Plamondon, then 17, saw computer programming as a promising career and one that might offer an escape from the drag of '70s stagflation, so he assiduously practiced BASIC on the Apple II ("like Lew Alcindor — renamed Kareem Abdul Jabbar just six years previously — practiced his skyhook").
Adventure writing
"What I remember most," recalls Plamondon, "is lists of entities on pads of yellow quadrille paper, which my father, the engineer, bought by the ream. Creatures, rooms, test strings, choices, everything had to have a unique ID number, and it was a pain in the ass to suddenly think, 'Hey,it would be cool if I could just...' and then have to renumber everything. If I recall correctly, the items had to be numbered sequentially because they were array elements (but it was a long time ago, so I am probably wrong about that)."
Plamondon recalls that he completed both The Senators Chambers and The Temple of Ngurct in the summer of 1982 when he was 22, just after graduating from Oregon State, but that he might have started Ngurct earlier during the preceding Christmas break or spring break. He says he chose the name Ngurct because it was the option that his brothers, friends, and parents found to be the least pronounceable. (And because "Temple of Sally just didn't sound ominous enough.") Dungeons & Dragons was an inspiration for the adventures: Plamondon and his brothers were dedicated fans of the game and played weekly throughout college.
Plamondon avoided adding death traps to his adventures since he dislikes games where the player has to learn by repeatedly dying. "The player should be able to make it through the game on her first try, unless she did something that was obviously stupid." He also wanted the characters in his adventures to actually have some character, but since the constraints of the medium made it impossible to give characters detailed story arcs, "I cheated by using names and dialogue to convey character in a way that leveraged cultural stereotypes."

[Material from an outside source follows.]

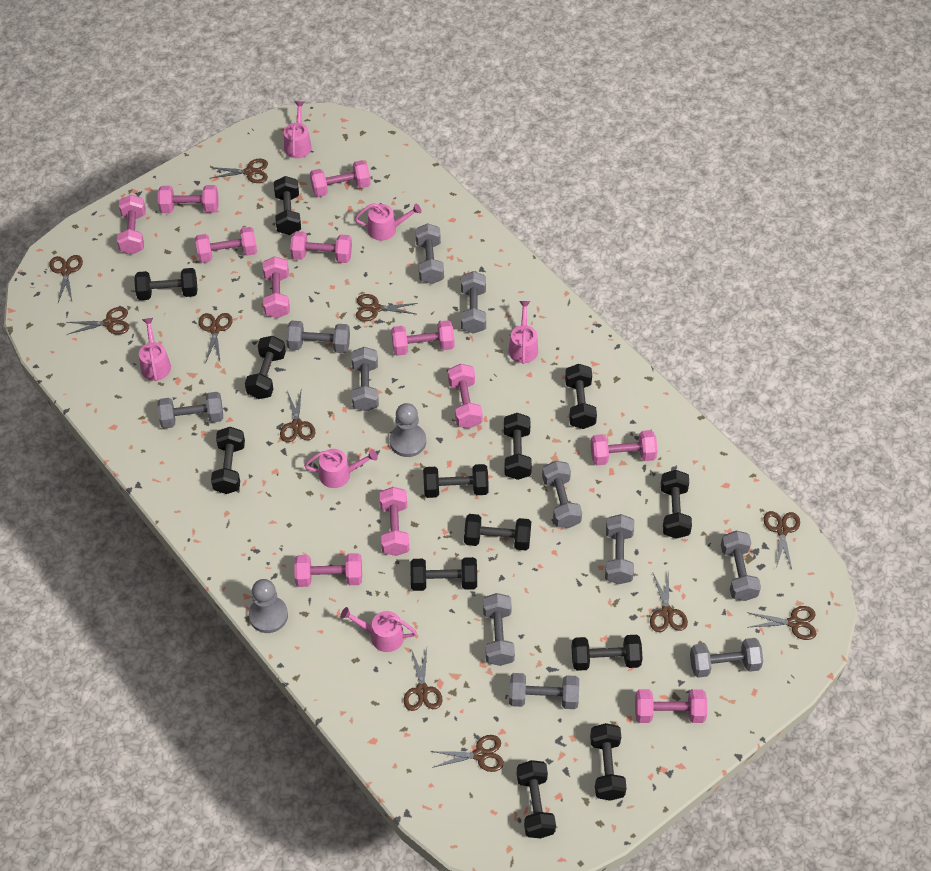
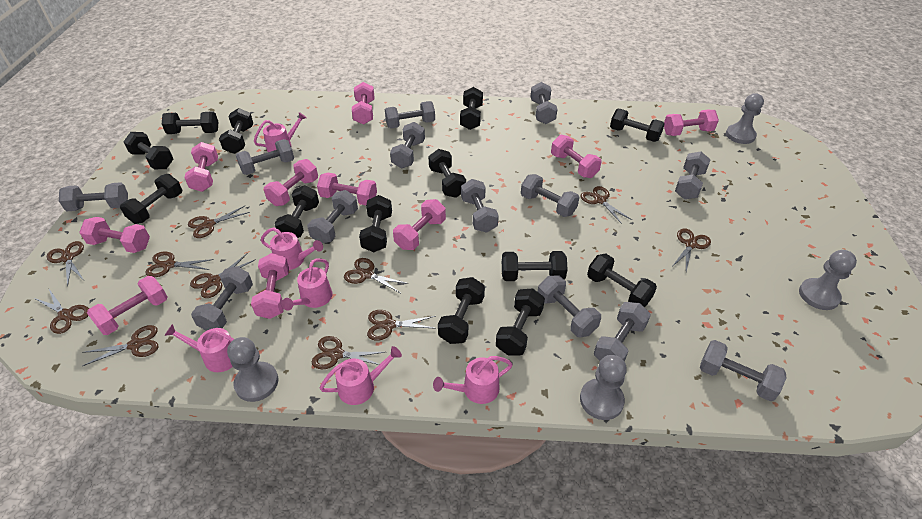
grey dumbbell: 11 -> 13
grey pawn: 2 -> 4
pink dumbbell: 12 -> 10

Asked what impact writing Eamon adventures had on his later life, Plamondon noted that it's hard to separate cause from effect. "I wrote the adventures to practice coding in a way that was shareable and inherently fun. I had an interest in computer games since at least the first time I played Computer Space at a pool hall, probably around 1974. In my 1988 Computer Science degree, I focused on artificial intelligence specifically for writing computer opponents in games... an emphasis for which there was absolutely zero market demand at the time (oops). The main thing I learned from Eamon in 1983 was the power of platforms, which has been a through-line in my career. Don could have written one game. Instead, he wrote a platform for writing games — a platform on which other authors could innovate and add value."
Post-Eamon
In a comment at the EAG guesbook, Plamondon recalls having the pleasure of meeting Eamon creator Donald Brown in the mid-1990s, "and thanking him for introducing me to computer programming — and to 'open source software development' before that phrase even existed."
In September 2003 Plamondon invented the jammer keyboard, a new kind of electronic musical instrument, and founded the company Thumtronics to build and market his Thummer. He later served as a director at Rackspace and a senior consultant to IT research company Cutter Consortium, then after moving to Asia became CEO of AwardBest Food and is currently the Vice President of Marketing and Communications at Thai Cannabis Corporation.